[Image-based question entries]

※ ※ ※

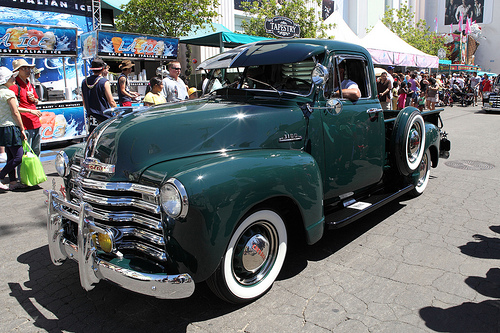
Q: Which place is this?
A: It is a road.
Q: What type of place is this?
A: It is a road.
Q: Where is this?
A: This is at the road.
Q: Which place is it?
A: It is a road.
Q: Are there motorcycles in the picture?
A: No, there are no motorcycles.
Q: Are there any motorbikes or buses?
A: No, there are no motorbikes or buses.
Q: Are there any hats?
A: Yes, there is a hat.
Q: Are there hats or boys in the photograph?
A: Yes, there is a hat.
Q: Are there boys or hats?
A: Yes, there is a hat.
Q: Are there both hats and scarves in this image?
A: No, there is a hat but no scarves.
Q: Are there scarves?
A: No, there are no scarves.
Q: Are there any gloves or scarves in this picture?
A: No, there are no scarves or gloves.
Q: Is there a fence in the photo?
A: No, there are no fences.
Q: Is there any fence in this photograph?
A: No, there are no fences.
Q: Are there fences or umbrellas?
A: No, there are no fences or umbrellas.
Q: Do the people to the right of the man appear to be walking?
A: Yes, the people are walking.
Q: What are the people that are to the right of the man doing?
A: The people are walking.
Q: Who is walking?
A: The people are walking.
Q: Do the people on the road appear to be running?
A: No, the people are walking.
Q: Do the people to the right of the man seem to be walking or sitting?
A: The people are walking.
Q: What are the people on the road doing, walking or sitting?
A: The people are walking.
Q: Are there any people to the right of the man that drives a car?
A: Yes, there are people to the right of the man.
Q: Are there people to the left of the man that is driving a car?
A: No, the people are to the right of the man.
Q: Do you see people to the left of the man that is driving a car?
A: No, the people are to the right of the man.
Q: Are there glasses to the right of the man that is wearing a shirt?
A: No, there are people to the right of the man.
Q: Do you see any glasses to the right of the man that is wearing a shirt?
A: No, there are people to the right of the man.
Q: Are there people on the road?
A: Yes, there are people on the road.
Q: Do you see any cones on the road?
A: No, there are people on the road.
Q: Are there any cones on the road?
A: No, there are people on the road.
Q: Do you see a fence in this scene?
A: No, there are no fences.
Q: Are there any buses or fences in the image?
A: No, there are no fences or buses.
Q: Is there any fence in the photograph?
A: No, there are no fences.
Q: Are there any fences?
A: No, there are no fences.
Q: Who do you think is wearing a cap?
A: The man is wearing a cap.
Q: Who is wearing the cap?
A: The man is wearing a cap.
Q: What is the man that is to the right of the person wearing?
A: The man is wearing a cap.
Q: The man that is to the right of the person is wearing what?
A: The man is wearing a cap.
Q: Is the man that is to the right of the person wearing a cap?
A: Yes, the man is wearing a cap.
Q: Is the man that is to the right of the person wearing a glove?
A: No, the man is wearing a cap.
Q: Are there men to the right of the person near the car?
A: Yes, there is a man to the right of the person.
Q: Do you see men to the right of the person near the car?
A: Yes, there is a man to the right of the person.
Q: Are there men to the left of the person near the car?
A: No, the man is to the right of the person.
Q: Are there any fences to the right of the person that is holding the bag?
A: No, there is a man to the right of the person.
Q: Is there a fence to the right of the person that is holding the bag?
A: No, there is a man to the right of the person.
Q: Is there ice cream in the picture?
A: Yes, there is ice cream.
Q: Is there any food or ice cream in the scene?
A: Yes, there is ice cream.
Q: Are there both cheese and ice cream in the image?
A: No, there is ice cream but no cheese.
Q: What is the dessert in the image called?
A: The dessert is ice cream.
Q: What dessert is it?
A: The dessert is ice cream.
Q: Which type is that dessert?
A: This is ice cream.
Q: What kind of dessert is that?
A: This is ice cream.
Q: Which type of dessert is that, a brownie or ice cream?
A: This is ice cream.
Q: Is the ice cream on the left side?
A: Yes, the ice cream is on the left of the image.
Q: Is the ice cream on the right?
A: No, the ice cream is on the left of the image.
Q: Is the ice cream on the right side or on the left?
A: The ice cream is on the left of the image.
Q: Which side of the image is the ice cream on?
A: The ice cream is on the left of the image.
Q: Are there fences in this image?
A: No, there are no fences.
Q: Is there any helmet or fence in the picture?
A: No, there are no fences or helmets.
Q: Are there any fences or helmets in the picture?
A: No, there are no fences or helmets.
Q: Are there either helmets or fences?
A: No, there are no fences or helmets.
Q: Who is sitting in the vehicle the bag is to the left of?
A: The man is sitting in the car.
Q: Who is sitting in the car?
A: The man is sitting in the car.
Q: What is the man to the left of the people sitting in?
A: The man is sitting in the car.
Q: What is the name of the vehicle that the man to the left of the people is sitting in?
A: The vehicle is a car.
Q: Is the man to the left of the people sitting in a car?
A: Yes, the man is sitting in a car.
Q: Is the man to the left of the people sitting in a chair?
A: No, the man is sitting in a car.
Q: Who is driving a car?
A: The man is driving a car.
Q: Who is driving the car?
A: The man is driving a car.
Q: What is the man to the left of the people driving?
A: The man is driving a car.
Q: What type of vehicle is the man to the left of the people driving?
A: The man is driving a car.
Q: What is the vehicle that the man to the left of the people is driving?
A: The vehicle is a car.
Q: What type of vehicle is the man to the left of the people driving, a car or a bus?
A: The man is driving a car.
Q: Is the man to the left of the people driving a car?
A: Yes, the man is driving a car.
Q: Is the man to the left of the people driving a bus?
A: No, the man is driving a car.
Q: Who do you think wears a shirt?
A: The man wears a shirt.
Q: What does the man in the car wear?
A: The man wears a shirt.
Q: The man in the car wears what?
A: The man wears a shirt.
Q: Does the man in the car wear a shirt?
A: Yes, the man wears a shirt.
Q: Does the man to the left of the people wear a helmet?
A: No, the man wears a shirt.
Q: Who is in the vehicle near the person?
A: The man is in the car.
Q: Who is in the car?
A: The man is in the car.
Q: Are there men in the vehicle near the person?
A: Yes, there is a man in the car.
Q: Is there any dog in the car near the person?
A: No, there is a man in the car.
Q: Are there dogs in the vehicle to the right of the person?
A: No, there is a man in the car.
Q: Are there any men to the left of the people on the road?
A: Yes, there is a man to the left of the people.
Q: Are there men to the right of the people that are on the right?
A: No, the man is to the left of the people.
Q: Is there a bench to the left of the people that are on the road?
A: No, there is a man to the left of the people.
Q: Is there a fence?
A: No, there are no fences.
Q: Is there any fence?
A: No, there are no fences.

※ ※ ※

- Given request: Recast all the entries above as a JSON list of strings, one string per line, with blank lines left out. Omit the picture lines.

- Answer for the task:
[
  "Q: Which place is this?",
  "A: It is a road.",
  "Q: What type of place is this?",
  "A: It is a road.",
  "Q: Where is this?",
  "A: This is at the road.",
  "Q: Which place is it?",
  "A: It is a road.",
  "Q: Are there motorcycles in the picture?",
  "A: No, there are no motorcycles.",
  "Q: Are there any motorbikes or buses?",
  "A: No, there are no motorbikes or buses.",
  "Q: Are there any hats?",
  "A: Yes, there is a hat.",
  "Q: Are there hats or boys in the photograph?",
  "A: Yes, there is a hat.",
  "Q: Are there boys or hats?",
  "A: Yes, there is a hat.",
  "Q: Are there both hats and scarves in this image?",
  "A: No, there is a hat but no scarves.",
  "Q: Are there scarves?",
  "A: No, there are no scarves.",
  "Q: Are there any gloves or scarves in this picture?",
  "A: No, there are no scarves or gloves.",
  "Q: Is there a fence in the photo?",
  "A: No, there are no fences.",
  "Q: Is there any fence in this photograph?",
  "A: No, there are no fences.",
  "Q: Are there fences or umbrellas?",
  "A: No, there are no fences or umbrellas.",
  "Q: Do the people to the right of the man appear to be walking?",
  "A: Yes, the people are walking.",
  "Q: What are the people that are to the right of the man doing?",
  "A: The people are walking.",
  "Q: Who is walking?",
  "A: The people are walking.",
  "Q: Do the people on the road appear to be running?",
  "A: No, the people are walking.",
  "Q: Do the people to the right of the man seem to be walking or sitting?",
  "A: The people are walking.",
  "Q: What are the people on the road doing, walking or sitting?",
  "A: The people are walking.",
  "Q: Are there any people to the right of the man that drives a car?",
  "A: Yes, there are people to the right of the man.",
  "Q: Are there people to the left of the man that is driving a car?",
  "A: No, the people are to the right of the man.",
  "Q: Do you see people to the left of the man that is driving a car?",
  "A: No, the people are to the right of the man.",
  "Q: Are there glasses to the right of the man that is wearing a shirt?",
  "A: No, there are people to the right of the man.",
  "Q: Do you see any glasses to the right of the man that is wearing a shirt?",
  "A: No, there are people to the right of the man.",
  "Q: Are there people on the road?",
  "A: Yes, there are people on the road.",
  "Q: Do you see any cones on the road?",
  "A: No, there are people on the road.",
  "Q: Are there any cones on the road?",
  "A: No, there are people on the road.",
  "Q: Do you see a fence in this scene?",
  "A: No, there are no fences.",
  "Q: Are there any buses or fences in the image?",
  "A: No, there are no fences or buses.",
  "Q: Is there any fence in the photograph?",
  "A: No, there are no fences.",
  "Q: Are there any fences?",
  "A: No, there are no fences.",
  "Q: Who do you think is wearing a cap?",
  "A: The man is wearing a cap.",
  "Q: Who is wearing the cap?",
  "A: The man is wearing a cap.",
  "Q: What is the man that is to the right of the person wearing?",
  "A: The man is wearing a cap.",
  "Q: The man that is to the right of the person is wearing what?",
  "A: The man is wearing a cap.",
  "Q: Is the man that is to the right of the person wearing a cap?",
  "A: Yes, the man is wearing a cap.",
  "Q: Is the man that is to the right of the person wearing a glove?",
  "A: No, the man is wearing a cap.",
  "Q: Are there men to the right of the person near the car?",
  "A: Yes, there is a man to the right of the person.",
  "Q: Do you see men to the right of the person near the car?",
  "A: Yes, there is a man to the right of the person.",
  "Q: Are there men to the left of the person near the car?",
  "A: No, the man is to the right of the person.",
  "Q: Are there any fences to the right of the person that is holding the bag?",
  "A: No, there is a man to the right of the person.",
  "Q: Is there a fence to the right of the person that is holding the bag?",
  "A: No, there is a man to the right of the person.",
  "Q: Is there ice cream in the picture?",
  "A: Yes, there is ice cream.",
  "Q: Is there any food or ice cream in the scene?",
  "A: Yes, there is ice cream.",
  "Q: Are there both cheese and ice cream in the image?",
  "A: No, there is ice cream but no cheese.",
  "Q: What is the dessert in the image called?",
  "A: The dessert is ice cream.",
  "Q: What dessert is it?",
  "A: The dessert is ice cream.",
  "Q: Which type is that dessert?",
  "A: This is ice cream.",
  "Q: What kind of dessert is that?",
  "A: This is ice cream.",
  "Q: Which type of dessert is that, a brownie or ice cream?",
  "A: This is ice cream.",
  "Q: Is the ice cream on the left side?",
  "A: Yes, the ice cream is on the left of the image.",
  "Q: Is the ice cream on the right?",
  "A: No, the ice cream is on the left of the image.",
  "Q: Is the ice cream on the right side or on the left?",
  "A: The ice cream is on the left of the image.",
  "Q: Which side of the image is the ice cream on?",
  "A: The ice cream is on the left of the image.",
  "Q: Are there fences in this image?",
  "A: No, there are no fences.",
  "Q: Is there any helmet or fence in the picture?",
  "A: No, there are no fences or helmets.",
  "Q: Are there any fences or helmets in the picture?",
  "A: No, there are no fences or helmets.",
  "Q: Are there either helmets or fences?",
  "A: No, there are no fences or helmets.",
  "Q: Who is sitting in the vehicle the bag is to the left of?",
  "A: The man is sitting in the car.",
  "Q: Who is sitting in the car?",
  "A: The man is sitting in the car.",
  "Q: What is the man to the left of the people sitting in?",
  "A: The man is sitting in the car.",
  "Q: What is the name of the vehicle that the man to the left of the people is sitting in?",
  "A: The vehicle is a car.",
  "Q: Is the man to the left of the people sitting in a car?",
  "A: Yes, the man is sitting in a car.",
  "Q: Is the man to the left of the people sitting in a chair?",
  "A: No, the man is sitting in a car.",
  "Q: Who is driving a car?",
  "A: The man is driving a car.",
  "Q: Who is driving the car?",
  "A: The man is driving a car.",
  "Q: What is the man to the left of the people driving?",
  "A: The man is driving a car.",
  "Q: What type of vehicle is the man to the left of the people driving?",
  "A: The man is driving a car.",
  "Q: What is the vehicle that the man to the left of the people is driving?",
  "A: The vehicle is a car.",
  "Q: What type of vehicle is the man to the left of the people driving, a car or a bus?",
  "A: The man is driving a car.",
  "Q: Is the man to the left of the people driving a car?",
  "A: Yes, the man is driving a car.",
  "Q: Is the man to the left of the people driving a bus?",
  "A: No, the man is driving a car.",
  "Q: Who do you think wears a shirt?",
  "A: The man wears a shirt.",
  "Q: What does the man in the car wear?",
  "A: The man wears a shirt.",
  "Q: The man in the car wears what?",
  "A: The man wears a shirt.",
  "Q: Does the man in the car wear a shirt?",
  "A: Yes, the man wears a shirt.",
  "Q: Does the man to the left of the people wear a helmet?",
  "A: No, the man wears a shirt.",
  "Q: Who is in the vehicle near the person?",
  "A: The man is in the car.",
  "Q: Who is in the car?",
  "A: The man is in the car.",
  "Q: Are there men in the vehicle near the person?",
  "A: Yes, there is a man in the car.",
  "Q: Is there any dog in the car near the person?",
  "A: No, there is a man in the car.",
  "Q: Are there dogs in the vehicle to the right of the person?",
  "A: No, there is a man in the car.",
  "Q: Are there any men to the left of the people on the road?",
  "A: Yes, there is a man to the left of the people.",
  "Q: Are there men to the right of the people that are on the right?",
  "A: No, the man is to the left of the people.",
  "Q: Is there a bench to the left of the people that are on the road?",
  "A: No, there is a man to the left of the people.",
  "Q: Is there a fence?",
  "A: No, there are no fences.",
  "Q: Is there any fence?",
  "A: No, there are no fences."
]